I’ve heard CDC claims that antivirals should be used (at the very least in high-risk patients) because they can actually reduce risks of hospitalization and death from flu along with shortening illnesses but I have yet to see such data…and ditto for any data on Tamiflu’s ability to prevent flu illness as well.

I’ve had some personal experiences (about eight) with Tamiflu this year and I think taking it helped but lacking an appropriate placebo control group I have no way of knowing whether it prevented complications or a hospitalization. I will say my one friend who didn’t take it wound up in the hospital for 3 days and sick for a month.

Nausea and a little diarrhea were the only side effects I heard about, but my guess is any debate about antivirals is far from over and more data will be forthcoming.



The WALGREENS FLU INDEX™ is a weekly report developed to provide state- and market-specific information regarding flu activity which then ranks those experiencing the highest incidences of influenza across the country. The INDEX uses hyper-local prescription data (both totals and changes) based upon zip codes to drive consumer awareness and prevention within communities, while also serving as a valuable resource for health departments, media and others at the local level.

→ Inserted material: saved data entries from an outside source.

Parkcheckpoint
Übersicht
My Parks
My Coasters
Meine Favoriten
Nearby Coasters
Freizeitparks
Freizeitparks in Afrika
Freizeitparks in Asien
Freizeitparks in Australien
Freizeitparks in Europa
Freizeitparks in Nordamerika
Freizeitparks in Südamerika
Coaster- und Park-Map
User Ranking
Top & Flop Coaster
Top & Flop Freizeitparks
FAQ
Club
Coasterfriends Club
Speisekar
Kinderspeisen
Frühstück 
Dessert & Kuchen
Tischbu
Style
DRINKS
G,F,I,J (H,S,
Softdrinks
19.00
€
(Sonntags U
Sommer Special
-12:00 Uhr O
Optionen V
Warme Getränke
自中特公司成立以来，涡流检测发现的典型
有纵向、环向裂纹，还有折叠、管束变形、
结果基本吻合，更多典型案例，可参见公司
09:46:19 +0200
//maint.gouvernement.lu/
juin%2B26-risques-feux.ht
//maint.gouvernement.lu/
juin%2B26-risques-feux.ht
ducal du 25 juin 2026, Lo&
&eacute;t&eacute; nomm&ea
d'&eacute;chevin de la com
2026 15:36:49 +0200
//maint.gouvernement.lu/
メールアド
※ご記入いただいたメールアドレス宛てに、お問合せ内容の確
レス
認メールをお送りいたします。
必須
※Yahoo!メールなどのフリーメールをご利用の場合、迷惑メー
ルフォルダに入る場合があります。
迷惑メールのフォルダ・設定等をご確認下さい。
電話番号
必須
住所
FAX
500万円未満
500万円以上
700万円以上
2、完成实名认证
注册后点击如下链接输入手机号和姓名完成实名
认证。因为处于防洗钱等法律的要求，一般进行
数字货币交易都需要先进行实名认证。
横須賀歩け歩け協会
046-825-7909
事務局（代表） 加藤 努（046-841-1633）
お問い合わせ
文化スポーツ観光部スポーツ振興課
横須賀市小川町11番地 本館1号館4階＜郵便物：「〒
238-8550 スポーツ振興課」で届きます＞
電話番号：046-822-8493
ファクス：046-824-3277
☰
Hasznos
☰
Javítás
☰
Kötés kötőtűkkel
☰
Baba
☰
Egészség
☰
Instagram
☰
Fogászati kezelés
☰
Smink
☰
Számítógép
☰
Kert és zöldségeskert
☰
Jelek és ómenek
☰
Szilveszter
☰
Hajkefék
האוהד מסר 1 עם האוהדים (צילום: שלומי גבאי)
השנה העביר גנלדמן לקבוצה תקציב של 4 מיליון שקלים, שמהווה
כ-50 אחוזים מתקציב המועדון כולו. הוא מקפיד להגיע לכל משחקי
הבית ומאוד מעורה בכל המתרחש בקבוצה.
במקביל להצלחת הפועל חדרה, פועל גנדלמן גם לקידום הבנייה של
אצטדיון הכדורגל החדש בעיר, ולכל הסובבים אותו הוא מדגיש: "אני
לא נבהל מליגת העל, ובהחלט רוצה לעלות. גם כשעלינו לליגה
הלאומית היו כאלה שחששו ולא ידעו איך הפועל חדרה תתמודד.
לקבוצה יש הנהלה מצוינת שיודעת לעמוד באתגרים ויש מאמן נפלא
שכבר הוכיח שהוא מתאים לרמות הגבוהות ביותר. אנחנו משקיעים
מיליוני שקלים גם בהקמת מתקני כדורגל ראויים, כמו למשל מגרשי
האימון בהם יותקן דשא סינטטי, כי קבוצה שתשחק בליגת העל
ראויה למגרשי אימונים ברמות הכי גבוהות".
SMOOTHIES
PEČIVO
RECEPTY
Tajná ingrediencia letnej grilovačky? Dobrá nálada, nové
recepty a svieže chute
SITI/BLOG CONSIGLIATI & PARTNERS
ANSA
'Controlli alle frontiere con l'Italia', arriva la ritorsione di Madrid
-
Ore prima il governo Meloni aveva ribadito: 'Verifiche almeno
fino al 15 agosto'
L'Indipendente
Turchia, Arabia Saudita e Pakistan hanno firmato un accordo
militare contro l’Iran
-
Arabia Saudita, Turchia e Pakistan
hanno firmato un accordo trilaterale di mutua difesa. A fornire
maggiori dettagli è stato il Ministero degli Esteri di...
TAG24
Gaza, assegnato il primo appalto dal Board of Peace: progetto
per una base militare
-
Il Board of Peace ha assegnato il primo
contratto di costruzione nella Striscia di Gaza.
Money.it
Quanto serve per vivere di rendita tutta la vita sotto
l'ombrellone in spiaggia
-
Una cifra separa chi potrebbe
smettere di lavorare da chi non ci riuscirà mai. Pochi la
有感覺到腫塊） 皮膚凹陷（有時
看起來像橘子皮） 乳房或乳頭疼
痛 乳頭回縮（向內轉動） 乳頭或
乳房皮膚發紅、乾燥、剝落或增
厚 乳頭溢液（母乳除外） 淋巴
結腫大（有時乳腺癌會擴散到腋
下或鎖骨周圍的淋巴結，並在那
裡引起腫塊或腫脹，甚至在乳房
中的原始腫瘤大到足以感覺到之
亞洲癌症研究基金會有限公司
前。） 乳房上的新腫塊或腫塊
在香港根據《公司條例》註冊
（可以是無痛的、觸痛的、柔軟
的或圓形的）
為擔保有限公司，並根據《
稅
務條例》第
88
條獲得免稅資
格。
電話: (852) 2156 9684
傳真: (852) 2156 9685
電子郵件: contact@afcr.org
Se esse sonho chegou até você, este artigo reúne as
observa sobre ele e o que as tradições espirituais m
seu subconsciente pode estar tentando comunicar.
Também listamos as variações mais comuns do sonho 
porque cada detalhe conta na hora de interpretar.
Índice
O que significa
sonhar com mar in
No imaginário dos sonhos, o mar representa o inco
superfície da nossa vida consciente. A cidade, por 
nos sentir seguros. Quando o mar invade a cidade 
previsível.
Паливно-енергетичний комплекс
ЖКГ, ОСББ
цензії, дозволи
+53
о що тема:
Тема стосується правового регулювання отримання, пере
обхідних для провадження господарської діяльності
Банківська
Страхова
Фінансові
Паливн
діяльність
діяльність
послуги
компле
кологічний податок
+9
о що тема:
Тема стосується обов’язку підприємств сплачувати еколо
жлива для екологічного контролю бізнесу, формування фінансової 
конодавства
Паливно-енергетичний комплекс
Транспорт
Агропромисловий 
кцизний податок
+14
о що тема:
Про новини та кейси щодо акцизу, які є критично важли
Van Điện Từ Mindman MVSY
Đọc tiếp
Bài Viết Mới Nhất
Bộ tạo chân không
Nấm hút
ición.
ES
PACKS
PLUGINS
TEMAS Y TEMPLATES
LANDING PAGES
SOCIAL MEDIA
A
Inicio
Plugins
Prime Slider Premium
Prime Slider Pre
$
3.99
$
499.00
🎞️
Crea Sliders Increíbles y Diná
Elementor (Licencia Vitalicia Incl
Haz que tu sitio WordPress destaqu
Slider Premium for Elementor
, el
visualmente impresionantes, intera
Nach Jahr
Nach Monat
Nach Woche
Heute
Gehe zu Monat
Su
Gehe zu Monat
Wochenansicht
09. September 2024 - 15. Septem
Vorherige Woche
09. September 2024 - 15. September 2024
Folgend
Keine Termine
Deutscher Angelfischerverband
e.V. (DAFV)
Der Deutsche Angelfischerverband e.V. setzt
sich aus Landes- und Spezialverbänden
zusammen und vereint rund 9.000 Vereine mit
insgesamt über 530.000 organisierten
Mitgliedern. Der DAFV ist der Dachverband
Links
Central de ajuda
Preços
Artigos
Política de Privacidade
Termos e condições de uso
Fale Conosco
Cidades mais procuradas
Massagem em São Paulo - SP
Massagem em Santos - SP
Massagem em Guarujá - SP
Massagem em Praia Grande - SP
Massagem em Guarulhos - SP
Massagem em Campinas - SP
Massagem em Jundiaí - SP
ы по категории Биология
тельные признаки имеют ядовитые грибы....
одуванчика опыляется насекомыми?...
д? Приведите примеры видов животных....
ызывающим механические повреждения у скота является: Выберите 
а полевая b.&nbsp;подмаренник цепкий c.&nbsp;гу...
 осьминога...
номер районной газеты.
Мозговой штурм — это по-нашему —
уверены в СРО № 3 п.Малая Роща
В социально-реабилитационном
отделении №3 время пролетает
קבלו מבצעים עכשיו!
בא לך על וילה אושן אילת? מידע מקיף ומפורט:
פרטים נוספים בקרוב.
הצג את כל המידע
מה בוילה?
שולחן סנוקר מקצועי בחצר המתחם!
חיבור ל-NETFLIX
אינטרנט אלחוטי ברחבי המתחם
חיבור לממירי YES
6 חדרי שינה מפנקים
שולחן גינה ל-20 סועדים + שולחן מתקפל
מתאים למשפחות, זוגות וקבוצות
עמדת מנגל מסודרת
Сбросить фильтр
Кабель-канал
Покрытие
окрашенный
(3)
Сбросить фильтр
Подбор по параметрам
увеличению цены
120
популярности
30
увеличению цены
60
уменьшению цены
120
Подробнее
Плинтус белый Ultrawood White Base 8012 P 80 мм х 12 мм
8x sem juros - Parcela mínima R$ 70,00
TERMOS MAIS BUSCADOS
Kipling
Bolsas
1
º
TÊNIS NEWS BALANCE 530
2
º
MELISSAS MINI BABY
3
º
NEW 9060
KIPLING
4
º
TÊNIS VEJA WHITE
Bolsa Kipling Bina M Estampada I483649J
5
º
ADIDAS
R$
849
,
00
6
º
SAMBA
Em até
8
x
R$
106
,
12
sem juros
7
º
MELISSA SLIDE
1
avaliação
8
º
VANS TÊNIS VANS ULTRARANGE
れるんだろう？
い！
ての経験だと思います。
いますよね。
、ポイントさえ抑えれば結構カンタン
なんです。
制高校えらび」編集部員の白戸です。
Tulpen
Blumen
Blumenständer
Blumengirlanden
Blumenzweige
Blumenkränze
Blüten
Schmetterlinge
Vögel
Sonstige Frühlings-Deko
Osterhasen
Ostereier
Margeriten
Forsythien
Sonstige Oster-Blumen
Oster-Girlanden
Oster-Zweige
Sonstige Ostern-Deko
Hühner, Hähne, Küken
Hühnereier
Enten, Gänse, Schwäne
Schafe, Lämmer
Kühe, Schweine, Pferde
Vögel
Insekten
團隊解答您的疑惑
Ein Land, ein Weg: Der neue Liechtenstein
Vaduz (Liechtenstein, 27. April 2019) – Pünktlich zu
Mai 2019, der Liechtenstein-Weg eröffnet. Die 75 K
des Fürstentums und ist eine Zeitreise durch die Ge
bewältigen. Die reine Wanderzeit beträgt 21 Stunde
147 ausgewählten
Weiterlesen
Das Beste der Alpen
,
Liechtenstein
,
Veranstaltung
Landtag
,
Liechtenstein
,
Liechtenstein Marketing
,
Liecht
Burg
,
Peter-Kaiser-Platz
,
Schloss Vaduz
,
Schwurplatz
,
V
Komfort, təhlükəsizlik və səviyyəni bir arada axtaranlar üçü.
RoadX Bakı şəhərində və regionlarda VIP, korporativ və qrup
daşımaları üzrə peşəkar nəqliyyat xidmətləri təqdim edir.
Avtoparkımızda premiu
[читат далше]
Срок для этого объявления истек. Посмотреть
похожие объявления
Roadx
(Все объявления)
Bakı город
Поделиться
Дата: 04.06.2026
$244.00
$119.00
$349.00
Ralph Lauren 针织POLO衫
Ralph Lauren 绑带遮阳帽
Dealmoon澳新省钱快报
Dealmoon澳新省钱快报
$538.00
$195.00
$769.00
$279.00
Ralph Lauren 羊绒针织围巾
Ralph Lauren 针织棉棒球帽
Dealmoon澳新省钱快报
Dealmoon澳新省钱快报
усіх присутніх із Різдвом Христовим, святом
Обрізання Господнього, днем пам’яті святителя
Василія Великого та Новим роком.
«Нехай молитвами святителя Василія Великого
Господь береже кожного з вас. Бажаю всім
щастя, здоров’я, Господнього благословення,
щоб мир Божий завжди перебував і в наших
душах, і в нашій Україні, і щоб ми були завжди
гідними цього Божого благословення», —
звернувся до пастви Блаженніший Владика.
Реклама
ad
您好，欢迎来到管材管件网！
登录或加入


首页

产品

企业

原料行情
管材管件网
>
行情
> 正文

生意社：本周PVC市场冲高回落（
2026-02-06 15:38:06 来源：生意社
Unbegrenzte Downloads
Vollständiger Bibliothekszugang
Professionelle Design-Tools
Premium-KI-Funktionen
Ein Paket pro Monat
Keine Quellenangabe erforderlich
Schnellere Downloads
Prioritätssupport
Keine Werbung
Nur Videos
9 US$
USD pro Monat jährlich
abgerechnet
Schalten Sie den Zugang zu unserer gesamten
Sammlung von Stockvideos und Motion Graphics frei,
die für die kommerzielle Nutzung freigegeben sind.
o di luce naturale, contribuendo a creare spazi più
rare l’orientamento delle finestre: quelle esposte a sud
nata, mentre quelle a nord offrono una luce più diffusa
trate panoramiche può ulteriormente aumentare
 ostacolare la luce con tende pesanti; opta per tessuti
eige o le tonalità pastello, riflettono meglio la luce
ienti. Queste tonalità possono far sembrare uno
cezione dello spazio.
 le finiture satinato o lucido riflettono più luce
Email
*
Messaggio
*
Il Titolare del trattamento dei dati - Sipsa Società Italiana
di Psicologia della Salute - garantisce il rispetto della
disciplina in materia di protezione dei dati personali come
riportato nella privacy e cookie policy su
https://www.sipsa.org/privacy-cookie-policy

According to that INDEX, for the week of January 12, 2015, these were the top ten Drug Market Areas and states showing INCREASING flu activity. They are not the worst activity but rather the greatest increases—most of them going from lower than normal levels previously.

Top 10 DMAs Flu Activity Gains
From week beginning 1/5/2015 to 1/12/2015
1. El Paso, Texas (Las Cruces, N.M.)
2. Greensboro-High Point-Winston Salem, N.C.
3. Buffalo, N.Y.
4. Phoenix (Prescott), Ariz.
5. Los Angeles, Calif.
6. Wichita-Hutchinson, Kan.
7. Tucson (Sierra Vista), Ariz.
8. San Diego, Calif.
9. Sacramento-Stockton-Modesto, Calif.
10. Boise, Idaho


Top 10 State Flu Activity Gains
From week beginning 1/5/2015 to 1/12/2015
1. Arizona
2. California
3. Massachusetts
4. Oregon
5. Rhode Island
6. Connecticut
7. Idaho
8. Washington
9. New Mexico
10. New York Clearly

most of these markets/cities and states have been “enjoying” lower levels of flu activity than other parts of the country and consumers’ thermometers are now “heating up.”   FOLKS IN THESE NEW “HOT ZONE” LOCATIONS ARE WARNED TO GET PREPARED….flu is picking up steam and heading your way.